Refojongere praat soms niet over media uit angst voor afwijzing 27 juni 2018

Dat reformatorische jongeren minder met hun ouders praten over media dan hun seculiere leeftijdsgenoten, is verklaarbaar. „De Bijbel noemt verkeerde dingen zonden. Als er online dan iets negatiefs gebeurt, praat je daar niet gemakkelijk over met je ouders.”

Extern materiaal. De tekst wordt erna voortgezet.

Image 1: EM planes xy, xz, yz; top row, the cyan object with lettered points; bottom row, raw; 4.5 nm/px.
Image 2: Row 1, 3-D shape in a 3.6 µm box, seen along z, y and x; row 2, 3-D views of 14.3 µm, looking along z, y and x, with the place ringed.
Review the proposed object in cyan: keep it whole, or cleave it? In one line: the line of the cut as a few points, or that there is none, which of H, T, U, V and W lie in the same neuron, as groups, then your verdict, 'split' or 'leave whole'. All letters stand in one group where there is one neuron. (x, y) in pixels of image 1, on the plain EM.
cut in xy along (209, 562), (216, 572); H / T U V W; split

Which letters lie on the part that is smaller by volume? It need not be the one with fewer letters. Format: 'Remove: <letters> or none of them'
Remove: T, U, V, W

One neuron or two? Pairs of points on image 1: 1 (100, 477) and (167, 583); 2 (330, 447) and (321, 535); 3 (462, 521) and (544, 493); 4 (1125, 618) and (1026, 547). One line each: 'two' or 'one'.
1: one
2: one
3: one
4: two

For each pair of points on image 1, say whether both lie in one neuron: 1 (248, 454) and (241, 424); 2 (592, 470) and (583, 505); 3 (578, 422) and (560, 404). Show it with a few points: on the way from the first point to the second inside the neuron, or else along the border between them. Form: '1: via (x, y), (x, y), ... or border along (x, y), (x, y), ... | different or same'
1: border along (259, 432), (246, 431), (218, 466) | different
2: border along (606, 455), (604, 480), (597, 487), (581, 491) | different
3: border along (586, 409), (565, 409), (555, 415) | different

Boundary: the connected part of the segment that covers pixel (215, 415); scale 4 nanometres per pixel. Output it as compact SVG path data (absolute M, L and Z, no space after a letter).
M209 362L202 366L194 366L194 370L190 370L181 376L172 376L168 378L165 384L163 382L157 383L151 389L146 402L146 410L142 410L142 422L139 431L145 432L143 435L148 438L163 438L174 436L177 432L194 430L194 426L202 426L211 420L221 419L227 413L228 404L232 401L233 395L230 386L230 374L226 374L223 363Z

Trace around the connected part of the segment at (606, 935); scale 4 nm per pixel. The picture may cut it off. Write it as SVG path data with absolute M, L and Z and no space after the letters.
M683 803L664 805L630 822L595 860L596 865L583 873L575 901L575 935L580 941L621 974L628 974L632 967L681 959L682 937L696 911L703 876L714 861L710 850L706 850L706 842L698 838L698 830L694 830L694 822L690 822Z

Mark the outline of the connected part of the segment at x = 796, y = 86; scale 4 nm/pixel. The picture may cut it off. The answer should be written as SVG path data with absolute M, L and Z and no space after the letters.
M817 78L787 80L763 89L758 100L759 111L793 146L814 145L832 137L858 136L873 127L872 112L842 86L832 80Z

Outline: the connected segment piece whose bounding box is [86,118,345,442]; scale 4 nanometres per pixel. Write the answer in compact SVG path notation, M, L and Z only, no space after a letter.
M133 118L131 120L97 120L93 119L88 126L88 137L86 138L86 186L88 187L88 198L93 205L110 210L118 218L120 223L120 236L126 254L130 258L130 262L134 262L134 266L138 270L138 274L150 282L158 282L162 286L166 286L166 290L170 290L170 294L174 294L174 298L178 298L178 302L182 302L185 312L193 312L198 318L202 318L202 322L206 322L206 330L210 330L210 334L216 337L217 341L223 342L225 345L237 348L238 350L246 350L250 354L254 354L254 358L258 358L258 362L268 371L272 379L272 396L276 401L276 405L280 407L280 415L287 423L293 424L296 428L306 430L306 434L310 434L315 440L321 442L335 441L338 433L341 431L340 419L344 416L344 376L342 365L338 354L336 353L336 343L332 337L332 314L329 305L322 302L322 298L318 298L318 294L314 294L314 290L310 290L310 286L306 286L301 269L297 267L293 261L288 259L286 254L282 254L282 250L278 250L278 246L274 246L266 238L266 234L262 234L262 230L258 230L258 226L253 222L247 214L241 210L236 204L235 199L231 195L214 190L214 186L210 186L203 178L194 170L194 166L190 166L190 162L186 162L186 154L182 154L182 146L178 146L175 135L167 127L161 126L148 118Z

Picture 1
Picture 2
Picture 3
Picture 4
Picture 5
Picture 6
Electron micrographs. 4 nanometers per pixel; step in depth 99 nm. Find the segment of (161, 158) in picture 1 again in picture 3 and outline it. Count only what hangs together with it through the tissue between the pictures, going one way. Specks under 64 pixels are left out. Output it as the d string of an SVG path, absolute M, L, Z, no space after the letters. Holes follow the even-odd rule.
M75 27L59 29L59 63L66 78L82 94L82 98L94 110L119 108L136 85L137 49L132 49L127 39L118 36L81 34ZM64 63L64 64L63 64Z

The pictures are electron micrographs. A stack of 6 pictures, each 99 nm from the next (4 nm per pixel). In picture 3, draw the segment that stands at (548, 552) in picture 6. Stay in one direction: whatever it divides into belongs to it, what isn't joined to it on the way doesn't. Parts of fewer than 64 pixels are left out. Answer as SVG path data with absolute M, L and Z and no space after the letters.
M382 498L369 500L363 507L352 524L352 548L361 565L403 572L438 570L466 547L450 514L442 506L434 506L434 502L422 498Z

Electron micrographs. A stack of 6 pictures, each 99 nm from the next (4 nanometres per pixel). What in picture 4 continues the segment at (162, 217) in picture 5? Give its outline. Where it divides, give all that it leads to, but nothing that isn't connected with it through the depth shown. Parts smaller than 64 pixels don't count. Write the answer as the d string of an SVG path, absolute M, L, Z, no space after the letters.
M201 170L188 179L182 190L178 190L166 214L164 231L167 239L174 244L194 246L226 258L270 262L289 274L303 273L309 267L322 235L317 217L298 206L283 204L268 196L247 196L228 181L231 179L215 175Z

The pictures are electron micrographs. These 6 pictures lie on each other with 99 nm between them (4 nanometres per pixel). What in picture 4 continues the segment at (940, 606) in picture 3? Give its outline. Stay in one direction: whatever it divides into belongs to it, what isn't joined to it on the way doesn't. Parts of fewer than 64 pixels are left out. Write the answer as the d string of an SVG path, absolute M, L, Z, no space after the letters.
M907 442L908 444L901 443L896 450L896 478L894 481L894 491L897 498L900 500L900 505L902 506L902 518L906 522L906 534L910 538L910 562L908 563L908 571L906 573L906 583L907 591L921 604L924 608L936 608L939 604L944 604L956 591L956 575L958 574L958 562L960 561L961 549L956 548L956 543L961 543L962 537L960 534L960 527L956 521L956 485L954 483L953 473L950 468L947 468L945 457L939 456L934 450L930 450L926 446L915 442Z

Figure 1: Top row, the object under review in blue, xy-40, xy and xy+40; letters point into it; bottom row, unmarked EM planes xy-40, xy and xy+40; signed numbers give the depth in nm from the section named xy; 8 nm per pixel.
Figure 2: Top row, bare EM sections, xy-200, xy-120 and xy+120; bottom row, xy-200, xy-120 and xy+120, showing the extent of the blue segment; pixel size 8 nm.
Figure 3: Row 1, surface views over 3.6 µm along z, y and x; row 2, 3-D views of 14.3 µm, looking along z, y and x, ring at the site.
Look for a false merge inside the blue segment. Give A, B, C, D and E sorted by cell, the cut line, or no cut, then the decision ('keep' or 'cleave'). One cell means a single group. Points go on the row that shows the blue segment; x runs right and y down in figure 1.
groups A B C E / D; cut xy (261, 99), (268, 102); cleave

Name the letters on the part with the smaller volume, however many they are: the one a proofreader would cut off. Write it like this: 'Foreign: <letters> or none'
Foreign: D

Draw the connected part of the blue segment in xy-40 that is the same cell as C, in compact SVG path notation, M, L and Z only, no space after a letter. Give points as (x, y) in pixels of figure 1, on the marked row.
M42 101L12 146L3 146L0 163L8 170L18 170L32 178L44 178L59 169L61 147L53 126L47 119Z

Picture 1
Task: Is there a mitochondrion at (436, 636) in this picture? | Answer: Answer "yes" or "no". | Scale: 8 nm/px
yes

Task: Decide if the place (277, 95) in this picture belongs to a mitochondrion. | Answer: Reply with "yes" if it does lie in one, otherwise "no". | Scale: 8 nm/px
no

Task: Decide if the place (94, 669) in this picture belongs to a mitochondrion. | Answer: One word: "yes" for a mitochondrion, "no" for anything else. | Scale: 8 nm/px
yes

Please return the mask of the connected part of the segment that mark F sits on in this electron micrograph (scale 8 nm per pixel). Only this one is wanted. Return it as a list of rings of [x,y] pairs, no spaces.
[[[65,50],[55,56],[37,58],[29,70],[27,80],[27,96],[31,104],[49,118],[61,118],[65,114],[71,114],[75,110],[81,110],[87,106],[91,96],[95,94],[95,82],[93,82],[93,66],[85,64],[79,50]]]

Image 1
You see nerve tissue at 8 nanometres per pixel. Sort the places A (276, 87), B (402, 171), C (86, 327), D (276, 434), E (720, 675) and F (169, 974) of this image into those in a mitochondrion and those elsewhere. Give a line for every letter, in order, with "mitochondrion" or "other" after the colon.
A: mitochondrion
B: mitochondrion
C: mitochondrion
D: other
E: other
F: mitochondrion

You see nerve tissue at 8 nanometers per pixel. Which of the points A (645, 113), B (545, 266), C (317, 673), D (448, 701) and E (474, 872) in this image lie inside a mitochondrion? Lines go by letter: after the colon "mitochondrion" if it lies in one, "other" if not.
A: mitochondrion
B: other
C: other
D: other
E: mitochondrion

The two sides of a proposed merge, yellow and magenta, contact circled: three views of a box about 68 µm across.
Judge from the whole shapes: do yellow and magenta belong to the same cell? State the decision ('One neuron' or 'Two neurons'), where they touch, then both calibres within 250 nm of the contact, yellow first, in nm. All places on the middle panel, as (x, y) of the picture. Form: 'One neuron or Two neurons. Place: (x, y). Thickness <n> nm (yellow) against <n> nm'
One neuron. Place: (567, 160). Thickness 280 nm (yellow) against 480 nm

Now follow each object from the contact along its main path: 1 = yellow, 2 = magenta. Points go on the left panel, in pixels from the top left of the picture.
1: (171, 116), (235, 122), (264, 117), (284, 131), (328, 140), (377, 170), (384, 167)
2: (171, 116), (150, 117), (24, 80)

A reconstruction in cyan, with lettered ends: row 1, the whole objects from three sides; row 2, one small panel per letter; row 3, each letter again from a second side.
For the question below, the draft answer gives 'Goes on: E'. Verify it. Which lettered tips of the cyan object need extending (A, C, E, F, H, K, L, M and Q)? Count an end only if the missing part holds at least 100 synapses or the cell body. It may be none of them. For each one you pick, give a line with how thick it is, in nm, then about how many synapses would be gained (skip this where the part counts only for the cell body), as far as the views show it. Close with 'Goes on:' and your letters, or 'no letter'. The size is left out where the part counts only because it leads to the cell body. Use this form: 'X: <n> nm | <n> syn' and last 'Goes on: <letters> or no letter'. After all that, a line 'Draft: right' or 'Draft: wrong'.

Henrieke Hoogendijk-van Dam, mediapedagoog en onderzoeker bij Driestar educatief, ziet naast de zorgelijke uitkomsten iets bemoedigends in het onderzoek ”Jongeren en online veiligheid”, dat woensdag naar buiten kwam. „Veel jongeren zien hun ouders nog altijd als de belangrijkste bron voor kennis als het om onlinerisico’s gaat. En bijna de helft stapt naar vader of moeder als er iets vervelends is gebeurd. De rol van ouders is nog altijd belangrijk.”

De verschillen tussen reformatorische jongeren en hun seculiere leeftijdsgenoten rond mediagesprekken met ouders noemt Hoogendijk „voorzichtig verklaarbaar.” „In de gereformeerde gezindte heerst een ander normatief kader. Wij bezien gedrag vanuit de Bijbel. Dat betekent dat we verkeerde dingen als zondig benoemen. Bij refojongeren ontstaat daarom eerder schroom om over negatieve ervaringen te vertellen dan bij seculiere jongeren."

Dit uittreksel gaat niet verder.